Bismillah, Freddie will not let us go
Formulaic biopic depicts Mercury as smaller than life
Freddie Mercury, played with an earnest commitment bordering on fetishism by Rami Malek in the biographical film Bohemian Rhapsody, is a rock star the likes of which we hadn't seen before the 1970s and haven't since: An Asian frontman of a British rock outfit, a four-octave opera lover who sang in leotards and thongs, a proud organiser of orgiastic jamborees, and a gay man who endeared himself to the hard-rock audience that, in all likelihood in those pre-diversity days, either failed to realise that their mustachioed rock-god was out-and-out queer or suppressed their suspicion so completely that they didn't feel any cognitive dissonance in their devotion to Queen. Even the name Freddie gave the band laid it all bare.
In other words, what a character. And that's why watching Bryan Singer's Bohemian Rhapsody is frustrating. Freddie was outrageous, but his long-waited biopic is insipid. Queen was inventive, risk-taking and rock-solid in their musicianship; the film, which was executive-produced by surviving band members Brian May and Roger Taylor, is conventional to a fault, a tiptoeing act so devoid of edges that sometimes it feels like an affront. A small consolation is Malek's impersonation of Freddie -- a passionate impersonation of a man of a tiger. It's a mime, the way Hollywood likes it (so Malek will be up in the front row at the Oscars), but nonetheless an entertaining mime that prods us to imagine what the real Freddie was like offstage -- his mannered speech, his queenly arrogance, his private vulnerability. Malek brings back the ghost of Freddie, but perhaps not the blazing trail of fire and brimstone he once inspired.
Bohemian Rhapsody (we didn't even get to hear that song in its entirely) begins and ends with Queen's 1985 performance at Live Aid in London, with a fake Bob Geldof panicking behind the stage. Malek basically studied the video of that legendary concert and recreated Freddy's every movement, down to hip-thrust and leg-split. While it's an impressive 20min re-enactment with a CG-enhanced stadium crowd and swooping camerawork, with Malek prancing and pumping his fist, we wonder what the point exactly is when you can watch the real Queen and the real Freddie thrashing it out in this particular gig on YouTube, in full and with quality sound. It has 58 million views so far and the number will climb this week now that the film has opened in cinemas.

════════════════

- [Tasks to complete]:
1) In the Bohemian Rhapsody review, which surviving members of Queen executive-produced the film?
2) Please carry the Bohemian Rhapsody review further, picking up right after its final sentence.

════════════════

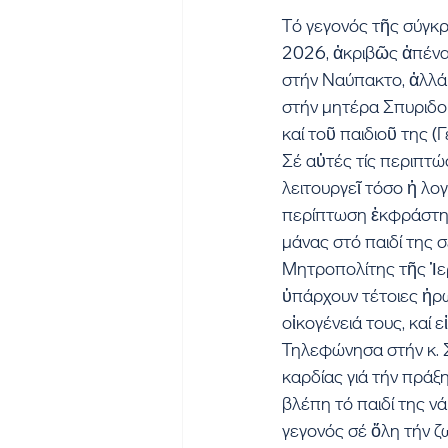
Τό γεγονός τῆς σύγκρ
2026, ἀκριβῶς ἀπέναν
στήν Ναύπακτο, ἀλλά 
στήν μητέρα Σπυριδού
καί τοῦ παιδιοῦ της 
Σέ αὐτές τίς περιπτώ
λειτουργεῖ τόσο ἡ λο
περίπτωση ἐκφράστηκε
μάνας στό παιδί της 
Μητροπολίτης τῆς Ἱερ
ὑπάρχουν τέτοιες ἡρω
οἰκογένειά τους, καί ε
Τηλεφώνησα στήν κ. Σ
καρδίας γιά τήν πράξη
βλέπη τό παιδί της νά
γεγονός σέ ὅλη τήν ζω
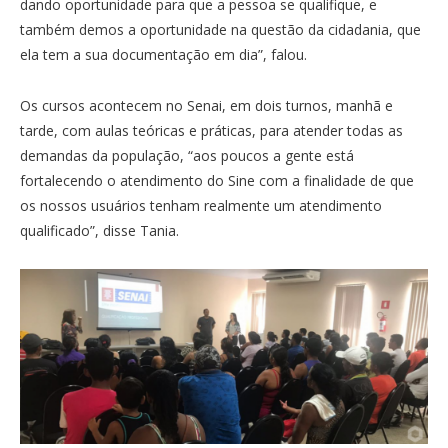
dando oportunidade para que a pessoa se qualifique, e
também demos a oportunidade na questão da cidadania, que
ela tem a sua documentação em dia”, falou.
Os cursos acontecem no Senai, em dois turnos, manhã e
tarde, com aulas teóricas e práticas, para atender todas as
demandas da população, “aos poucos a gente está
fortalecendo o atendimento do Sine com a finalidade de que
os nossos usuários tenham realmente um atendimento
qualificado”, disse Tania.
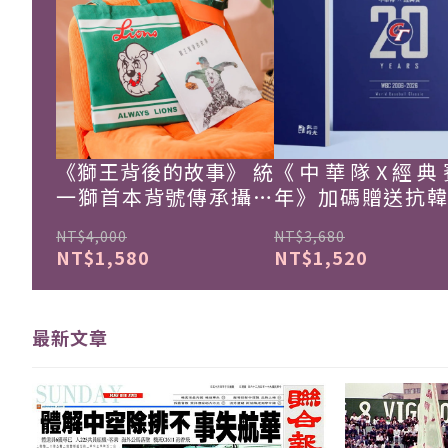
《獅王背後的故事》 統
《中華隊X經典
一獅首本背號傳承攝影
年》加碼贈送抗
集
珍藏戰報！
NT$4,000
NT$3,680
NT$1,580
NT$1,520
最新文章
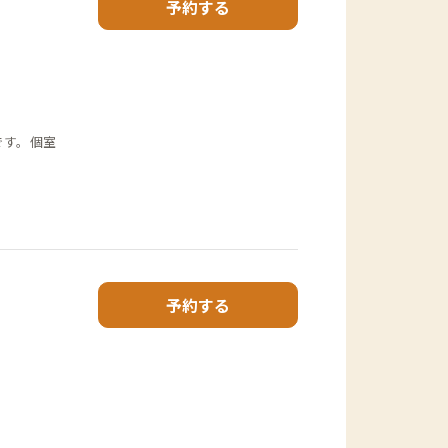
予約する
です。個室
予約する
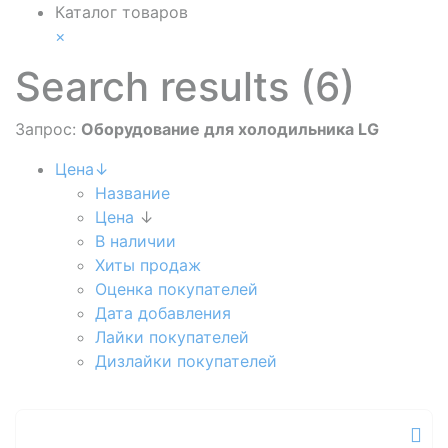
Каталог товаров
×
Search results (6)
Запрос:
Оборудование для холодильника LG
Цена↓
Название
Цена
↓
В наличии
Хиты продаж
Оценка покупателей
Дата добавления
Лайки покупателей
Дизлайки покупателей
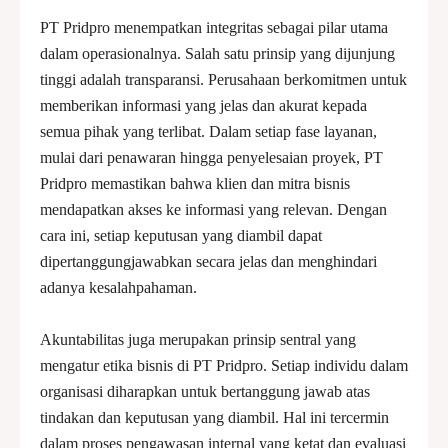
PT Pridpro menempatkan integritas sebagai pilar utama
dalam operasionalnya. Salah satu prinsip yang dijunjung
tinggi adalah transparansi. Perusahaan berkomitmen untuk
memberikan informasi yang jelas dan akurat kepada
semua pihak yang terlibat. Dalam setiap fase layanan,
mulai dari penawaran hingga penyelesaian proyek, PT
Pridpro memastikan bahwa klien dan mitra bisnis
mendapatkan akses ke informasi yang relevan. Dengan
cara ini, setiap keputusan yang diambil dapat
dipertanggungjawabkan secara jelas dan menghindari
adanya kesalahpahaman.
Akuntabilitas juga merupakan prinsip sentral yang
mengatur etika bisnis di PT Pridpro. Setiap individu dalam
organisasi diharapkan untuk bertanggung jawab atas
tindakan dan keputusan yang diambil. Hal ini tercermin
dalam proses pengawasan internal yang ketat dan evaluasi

════════════════

- [Response list]:
1) Brian May and Roger Taylor.

2)
The main narrative follows the tired trajectory of an underdog Parsi migrant in London who joins a nerdy college band in 1970, propels them up the global chart, is struck down by loneliness and the old cliché of sex, drugs and rock n' roll, and finally comes down with HIV/Aids at the moment the disease is ravaging the gay community.
If you're a Queen fan, I guess this bare necessity of Queen 101 is agreeable enough, with a sprinkle of songwriting lore, anecdotes, in-jokes and recording legends, with Gwilym Lee playing Brian May as a straight-faced geek, Ben Hardy as the baby-faced Roger Taylor and Joseph Mazzello as John Deacon, all sidekicks to Malek's prancing.
That may have been the case when Queen performed live, but here the three band members are so vacant and artificial that it ruins the spirit of what Queen really was.
Freddie's estrangement from his Parsi/Zoroastrian parents, his interest in musical genre-jumping, his marriage to Mary (Lucy Boynton) before he got a big break -- all of this would have been solid material in the biography of an exceptional life. This is a man who reinvented himself completely and performed a stunning act of rebellion in front of the people who thought they were so rebellious -- here's a gay man from India who became the hero of a white rock band, a homosexual who embraced ("Don't stop me now!" he proudly sang, bare-chested on the piano) the joy and agony of a bacchanalian lifestyle.
But the film only plays like a summary of Freddie's life, a bullet-point presentation of key moments, without angles or attitude, without ambition or even style.
That leaves us with Rami Malek. At first glance, he doesn't look like Mr Fahrenheit, not someone who can make a supersonic man (or woman) out of you. But his devotion to the role grows on you. A tortured genius whose theatrics are second nature, and whose showmanship a modus operandi on and off the stage, Freddie Mercury risks becoming his own caricature, and yet Malek here makes him real. Too bad he's not in a better film than this.